好きなもんは好き。
「あんた中学からいっつも思ってたけど、どうしてそんなにも恭平くんを恋愛対象外って言うの?」
「え、だって対象外じゃん。」
不思議そうに聞いてくる質問に訳がわからずキョトンとする。
なんでって言われても対象外なものは対象外でしょ。
「だって恭平だよ?ずっっっっと昔から一緒にいたんだもん。恋愛対象に入んないでしょー。」
「つまり、舞香は幼なじみだから恭平くんを対象外だと思ってたってわけね。」
「えっ、そうなの?」
「だってそうじゃん。…ふうん、そっかあ。幼なじみって枠がダメだったんだ。
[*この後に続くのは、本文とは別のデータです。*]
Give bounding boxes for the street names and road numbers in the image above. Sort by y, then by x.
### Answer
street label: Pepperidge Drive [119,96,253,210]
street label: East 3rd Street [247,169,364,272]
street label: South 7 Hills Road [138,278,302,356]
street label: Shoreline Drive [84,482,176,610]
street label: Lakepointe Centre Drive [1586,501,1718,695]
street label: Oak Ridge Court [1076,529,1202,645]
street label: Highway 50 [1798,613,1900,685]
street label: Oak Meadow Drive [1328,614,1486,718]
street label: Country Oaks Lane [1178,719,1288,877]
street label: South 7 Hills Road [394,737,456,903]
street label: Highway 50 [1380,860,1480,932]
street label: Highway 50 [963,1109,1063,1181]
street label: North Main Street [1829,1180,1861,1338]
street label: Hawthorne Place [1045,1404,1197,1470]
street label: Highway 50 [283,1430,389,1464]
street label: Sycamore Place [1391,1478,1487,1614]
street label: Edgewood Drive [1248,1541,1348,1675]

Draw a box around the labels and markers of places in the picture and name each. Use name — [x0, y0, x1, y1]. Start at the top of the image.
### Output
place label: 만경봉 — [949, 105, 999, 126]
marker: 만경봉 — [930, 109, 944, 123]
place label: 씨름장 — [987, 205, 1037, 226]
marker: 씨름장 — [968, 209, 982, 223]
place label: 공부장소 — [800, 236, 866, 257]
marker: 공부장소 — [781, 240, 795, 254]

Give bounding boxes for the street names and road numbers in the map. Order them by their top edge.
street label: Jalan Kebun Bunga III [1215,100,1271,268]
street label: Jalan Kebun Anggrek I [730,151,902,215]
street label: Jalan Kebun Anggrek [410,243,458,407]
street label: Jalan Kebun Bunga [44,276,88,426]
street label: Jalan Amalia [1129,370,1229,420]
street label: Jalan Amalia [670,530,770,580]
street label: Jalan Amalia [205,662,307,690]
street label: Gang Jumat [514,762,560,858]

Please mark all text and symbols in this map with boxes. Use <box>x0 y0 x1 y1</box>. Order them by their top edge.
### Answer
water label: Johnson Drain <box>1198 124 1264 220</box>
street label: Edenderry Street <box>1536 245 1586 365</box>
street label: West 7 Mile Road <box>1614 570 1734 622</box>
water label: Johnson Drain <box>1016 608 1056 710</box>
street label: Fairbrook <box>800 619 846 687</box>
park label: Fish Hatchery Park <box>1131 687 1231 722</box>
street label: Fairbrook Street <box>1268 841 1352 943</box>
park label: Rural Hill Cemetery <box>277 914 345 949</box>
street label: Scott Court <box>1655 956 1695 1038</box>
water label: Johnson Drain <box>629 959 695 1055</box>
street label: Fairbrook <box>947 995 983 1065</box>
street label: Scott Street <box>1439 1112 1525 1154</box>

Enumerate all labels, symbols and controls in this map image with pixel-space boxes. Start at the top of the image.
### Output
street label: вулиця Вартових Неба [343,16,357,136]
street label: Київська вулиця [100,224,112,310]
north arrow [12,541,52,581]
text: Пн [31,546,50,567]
」
再び苦笑いをして答えると、訳のわからないことをまた言ってくる紫乃にキョトンを通り越してポカンとする。
…お、幼なじみって枠がダメって、え?どういうこと?
なんてハテナマークの渦に巻き込まれそうになった瞬間、
「あ、皆さん、そろそろ門閉まりますよ?また、明日学校に来てくださいね。」
西野先生が廊下から顔を覗かせた。
その言葉を合図に周りのみんなも本格的に帰る準備をしだす。
「んー、じゃあ紫乃、また明日ね!」
「うん。じゃあね、舞香。」
帰る方向が真反対の紫乃にそう言って、恭平の元へ向かった。